SpeciesSet rest = new SpeciesSet (s);
rest.remove (elements[i]);
res.union (allTreesRoot (rest, elements[i]));
}
}
return res;
}
}
Testing Strategy
A good testing strategy would describe both unit testing and integration testing.For unit testing, you should take advantage of your desing to implement in stages that can be tested independently. For example, with my design, you might first implement Species and Genome without the mutationCount methods. Someone else would implement the basic set datatypes and make SpeciesSet. You could then test SpeciesSet. The AllTrees modules can be broken into AllPossibleDivisions and AllPossibleTrees. We can test AllPossibleDivisions independently from the other classes once we have any set datatype. A good test driver would test it by checking the size of the set returned, and checking if some particular element is in that set.
The SpeciesTree can be unit tested with some simple cases (no chlidren, one child, two children), and printing should be tested for a few trees. The AllPossibleTrees module will be tested on some simple cases by hand, but mostly tested using our integration tests.

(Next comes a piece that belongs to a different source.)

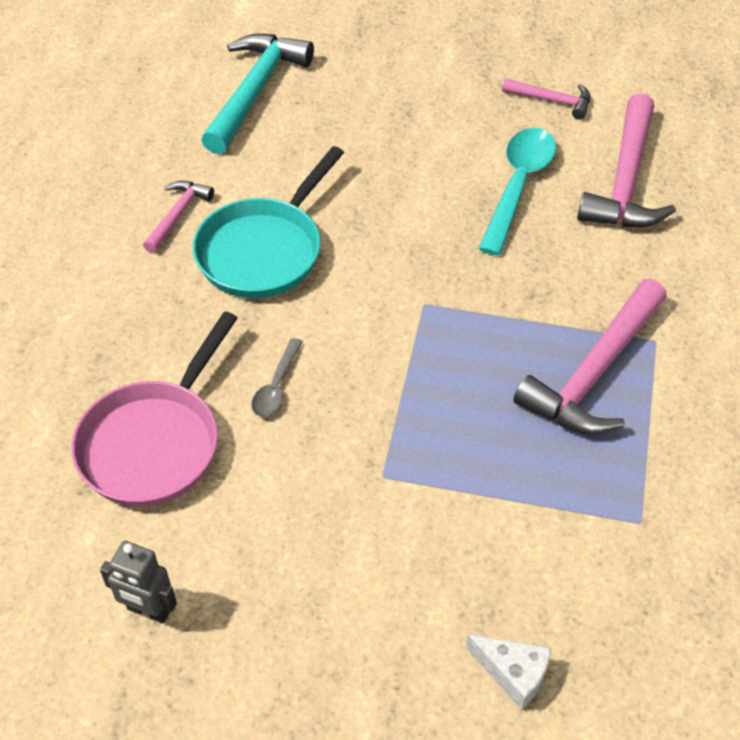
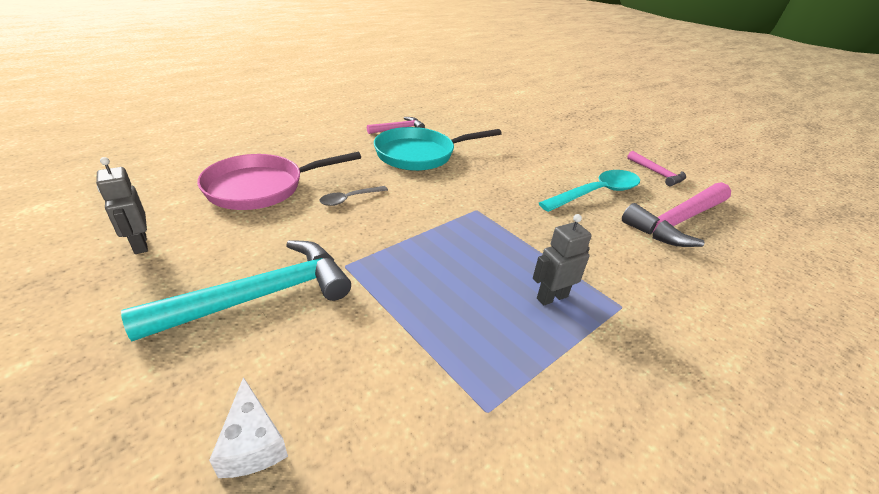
camera: 35 degrees right, 15 degrees down
(255, 91) = (490, 112): turquoise hammer -> turquoise hammer (261, 295)
(594, 373) = (552, 297): pink hammer -> grey robot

The integration tests should consider all the boundary cases for running the program. In particular, we should consider bad input (wrong number of arguments, bad files) as well as good input. It is hard to tell for an arbitrary input set if the tree produced is the most parsimonious. Hence, we should construct some test cases where it is easy to tell if the result is correct. For example, an input where each genome differs by one from the one above it, and an input where each genome is identical.
The tests I ran to evaluate your programs were:
java Phylogeny cat.spc java Phylogeny aphid.spc java Phylogeny java Phylogeny empty.spc java Phylogeny badformat.spc java Phylogeny duplicates.spc java Phylogeny identical.spc java Phylogeny chain.spc java Phylogeny binary.spc
Grading
The problem set was graded with 25 points for design (average 22), 25 points for implementation (average 20), 20 points for testing strategy (average 14), and 30 points for the test results (average 14). This assignment was hard enough that you should be too worried if you were not able to get things to work, and as a result got a low score on the test results. The main point of this assignment was to learn about design. Don't get so focused on making the code work that you forget to document your testing strategy.
Four of the groups were able to get almost all the tests to work (which I think is very impressive!). No group got absolutely all of them; both groups that came closest could have found the problems revealed by the tests using ESC/Java.